- Consignes:
1) D'après la critique du livre de Raphaël Meltz, à quel âge est morte la grande sœur de Gabriel ?
2) Poursuivre la critique du livre de Raphaël Meltz à la suite de sa dernière phrase.

╭─ Extrait du document

Ensuite, la grande sœur de Gabriel, morte à onze ans, et dont l'absence modèlera profondément la perception de la vie du grand-père. Néanmoins, cette absente est toujours présente, et pas seulement lors des décomptes de son âge de morte encore vivante dans la mémoire de son frère : au-delà de la couverture du livre, si intrigante et hypnotique, elle est aussi le souvenir apaisant de l'enfance, le symbole malheureux de l'injustice existentielle, la source d'une mélancolie douce mais perpétuelle. Paradoxalement, c'est lorsque l'image la fera revivre qu'il faudra mourir...

Voilà pour le pitch. Qui ne dit rien, en réalité, de ce livre exceptionnel.

Exceptionnel grâce à la manière si fine dont Raphaël Meltz propose, à travers les expériences incroyables de Gabriel, une histoire non du cinéma mais d'un autre versant de l'image filmée, celui des actualités cinématographiques au 20ème siècle. Une histoire vivante et sensible de l'image et de son évolution technique, à travers l’œil mécanique d'un homme passionné. Panorama brillant, fascinant, parfaitement mené.

Exceptionnel grâce à ce va-et-vient familial, intime, entre deux siècles, mais aussi deux vies, plutôt deux façons de vivre. Gabriel : agir simplement, travailler avec passion, sans trop se poser de questions, en acceptant de façon égale ce que la vie nous offre ou nous dérobe, savoir profiter du bonheur quand il arrive, même tardivement. Adrien : faire par obligation, donc se forcer à faire, subir un travail alimentaire et, nécessairement, parler finances, critiquer la façon dont va le monde, vouloir dire sans jamais oser dire, alterner entre doute existentiel (exigeant quelques rasades de vin pour oublier l'absence d'amour) et mépris souverain pour ce qui nous entoure. Inutile de vous dire lequel est le plus heureux dans l'histoire – dans son histoire.

╰─
╭─ Données

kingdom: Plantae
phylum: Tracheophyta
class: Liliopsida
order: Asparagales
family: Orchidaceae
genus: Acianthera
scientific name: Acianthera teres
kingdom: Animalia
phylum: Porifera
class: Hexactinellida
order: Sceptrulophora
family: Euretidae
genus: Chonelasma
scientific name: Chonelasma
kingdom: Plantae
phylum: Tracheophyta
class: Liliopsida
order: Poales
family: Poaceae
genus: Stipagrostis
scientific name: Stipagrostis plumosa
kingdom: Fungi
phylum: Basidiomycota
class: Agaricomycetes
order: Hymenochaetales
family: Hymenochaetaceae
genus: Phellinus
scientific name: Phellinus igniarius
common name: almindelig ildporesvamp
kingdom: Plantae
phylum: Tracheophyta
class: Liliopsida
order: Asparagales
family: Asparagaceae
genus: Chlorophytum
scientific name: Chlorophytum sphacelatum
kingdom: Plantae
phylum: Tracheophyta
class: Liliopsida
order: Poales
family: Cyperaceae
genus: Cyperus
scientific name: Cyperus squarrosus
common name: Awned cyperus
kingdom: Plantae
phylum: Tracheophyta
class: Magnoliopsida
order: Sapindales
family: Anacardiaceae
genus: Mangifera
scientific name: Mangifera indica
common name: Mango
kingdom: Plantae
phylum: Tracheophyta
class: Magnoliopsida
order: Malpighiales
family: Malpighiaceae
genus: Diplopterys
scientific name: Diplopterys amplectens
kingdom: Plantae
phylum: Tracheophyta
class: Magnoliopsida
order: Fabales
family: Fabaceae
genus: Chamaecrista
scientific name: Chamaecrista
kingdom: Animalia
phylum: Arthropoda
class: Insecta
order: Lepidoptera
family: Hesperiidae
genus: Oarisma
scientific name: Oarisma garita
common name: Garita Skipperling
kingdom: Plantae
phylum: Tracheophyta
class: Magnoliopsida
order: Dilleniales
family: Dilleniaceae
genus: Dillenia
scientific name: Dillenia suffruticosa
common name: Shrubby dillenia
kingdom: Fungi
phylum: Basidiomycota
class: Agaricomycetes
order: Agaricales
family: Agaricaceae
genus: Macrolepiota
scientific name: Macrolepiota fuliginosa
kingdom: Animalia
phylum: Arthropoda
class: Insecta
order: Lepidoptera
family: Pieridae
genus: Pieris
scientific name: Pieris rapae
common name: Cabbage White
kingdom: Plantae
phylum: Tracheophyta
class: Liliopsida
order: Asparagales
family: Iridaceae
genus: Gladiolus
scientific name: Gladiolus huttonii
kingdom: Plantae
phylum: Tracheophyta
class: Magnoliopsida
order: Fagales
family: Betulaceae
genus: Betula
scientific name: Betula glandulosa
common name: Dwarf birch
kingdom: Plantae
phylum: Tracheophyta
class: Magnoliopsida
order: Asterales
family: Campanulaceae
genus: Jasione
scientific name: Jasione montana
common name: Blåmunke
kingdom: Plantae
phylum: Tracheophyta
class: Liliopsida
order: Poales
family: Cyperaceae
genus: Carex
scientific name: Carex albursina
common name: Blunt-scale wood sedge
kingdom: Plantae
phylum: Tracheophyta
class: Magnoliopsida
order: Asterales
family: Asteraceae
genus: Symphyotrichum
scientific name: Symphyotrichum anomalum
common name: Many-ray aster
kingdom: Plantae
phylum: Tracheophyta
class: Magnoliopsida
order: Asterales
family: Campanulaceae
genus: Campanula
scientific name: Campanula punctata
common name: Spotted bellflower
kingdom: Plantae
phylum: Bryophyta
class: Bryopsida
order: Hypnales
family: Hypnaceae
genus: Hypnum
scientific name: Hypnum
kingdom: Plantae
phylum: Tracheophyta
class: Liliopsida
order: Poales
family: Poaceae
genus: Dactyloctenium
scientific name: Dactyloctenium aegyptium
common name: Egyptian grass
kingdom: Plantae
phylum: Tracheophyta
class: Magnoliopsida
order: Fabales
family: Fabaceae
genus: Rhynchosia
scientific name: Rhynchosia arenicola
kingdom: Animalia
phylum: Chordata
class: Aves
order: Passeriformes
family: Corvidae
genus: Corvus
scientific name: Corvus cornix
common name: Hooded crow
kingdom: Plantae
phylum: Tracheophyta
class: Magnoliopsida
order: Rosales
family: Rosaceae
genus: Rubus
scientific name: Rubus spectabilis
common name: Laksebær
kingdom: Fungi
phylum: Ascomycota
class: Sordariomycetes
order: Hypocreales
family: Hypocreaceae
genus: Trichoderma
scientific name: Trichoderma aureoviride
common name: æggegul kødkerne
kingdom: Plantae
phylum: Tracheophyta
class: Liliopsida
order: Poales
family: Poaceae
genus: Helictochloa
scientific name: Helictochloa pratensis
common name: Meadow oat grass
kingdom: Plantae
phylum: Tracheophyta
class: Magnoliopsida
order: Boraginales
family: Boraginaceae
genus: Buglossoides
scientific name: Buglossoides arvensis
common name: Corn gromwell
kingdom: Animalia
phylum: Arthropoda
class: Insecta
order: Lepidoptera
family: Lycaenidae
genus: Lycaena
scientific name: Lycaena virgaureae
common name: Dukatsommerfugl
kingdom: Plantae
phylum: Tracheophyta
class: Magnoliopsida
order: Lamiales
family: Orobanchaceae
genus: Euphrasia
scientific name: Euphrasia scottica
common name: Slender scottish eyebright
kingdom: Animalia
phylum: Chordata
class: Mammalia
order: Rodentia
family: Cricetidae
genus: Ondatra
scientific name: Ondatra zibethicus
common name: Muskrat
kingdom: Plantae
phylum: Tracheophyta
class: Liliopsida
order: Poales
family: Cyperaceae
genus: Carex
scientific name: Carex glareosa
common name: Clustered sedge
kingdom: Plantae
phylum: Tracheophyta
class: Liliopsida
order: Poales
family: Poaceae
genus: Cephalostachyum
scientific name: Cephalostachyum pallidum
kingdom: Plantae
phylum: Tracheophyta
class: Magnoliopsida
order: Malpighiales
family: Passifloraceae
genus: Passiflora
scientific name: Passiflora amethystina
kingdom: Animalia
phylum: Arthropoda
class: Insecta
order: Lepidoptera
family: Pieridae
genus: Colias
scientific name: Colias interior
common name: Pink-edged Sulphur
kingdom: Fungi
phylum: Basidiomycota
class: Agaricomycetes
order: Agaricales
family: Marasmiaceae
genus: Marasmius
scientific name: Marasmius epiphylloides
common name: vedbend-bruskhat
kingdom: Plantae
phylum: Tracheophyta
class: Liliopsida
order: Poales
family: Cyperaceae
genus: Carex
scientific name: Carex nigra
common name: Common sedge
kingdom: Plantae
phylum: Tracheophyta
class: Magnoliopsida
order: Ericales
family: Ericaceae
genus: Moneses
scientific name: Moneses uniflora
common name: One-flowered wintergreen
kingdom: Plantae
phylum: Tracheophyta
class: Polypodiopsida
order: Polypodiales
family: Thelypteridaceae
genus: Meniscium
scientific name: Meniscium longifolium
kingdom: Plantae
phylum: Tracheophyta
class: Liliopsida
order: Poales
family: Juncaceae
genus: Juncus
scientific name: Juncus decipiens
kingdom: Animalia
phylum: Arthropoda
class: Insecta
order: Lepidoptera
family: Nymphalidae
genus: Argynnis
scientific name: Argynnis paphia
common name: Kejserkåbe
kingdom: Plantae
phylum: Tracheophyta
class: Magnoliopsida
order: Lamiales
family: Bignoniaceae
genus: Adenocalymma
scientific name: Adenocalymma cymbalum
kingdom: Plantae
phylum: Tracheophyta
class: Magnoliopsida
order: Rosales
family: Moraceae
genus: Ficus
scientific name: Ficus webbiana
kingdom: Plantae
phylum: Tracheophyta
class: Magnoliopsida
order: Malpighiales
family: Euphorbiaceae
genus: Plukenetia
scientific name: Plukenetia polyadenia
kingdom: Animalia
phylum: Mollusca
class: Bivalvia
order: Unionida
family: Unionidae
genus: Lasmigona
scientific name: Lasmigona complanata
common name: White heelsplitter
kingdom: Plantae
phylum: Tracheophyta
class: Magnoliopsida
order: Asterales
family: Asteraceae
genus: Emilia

╰─

- Corrigé:
1) À onze ans.

2)
Exceptionnel parce que Gabriel et Adrien sont l'incarnation de deux temporalités de l'image : au 20ème siècle, Gabriel apprivoise spontanément l'image analogique, qu'on impressionne, le one shot décisif, métré et qui ne pardonne pas, qu'on stocke sur bobines dans un atelier ; au 21ème siècle, Adrien écrit machinalement pige sur pige à propos de l'image numérique, qu'on démultiplie à l'infini, que l'on consomme, qu'on ne trie plus, qu'on ne tire plus, qu'on ne stocke plus – hormis dans un espace unique chaque jour plus obsolète que la veille –, pour oublier enfin.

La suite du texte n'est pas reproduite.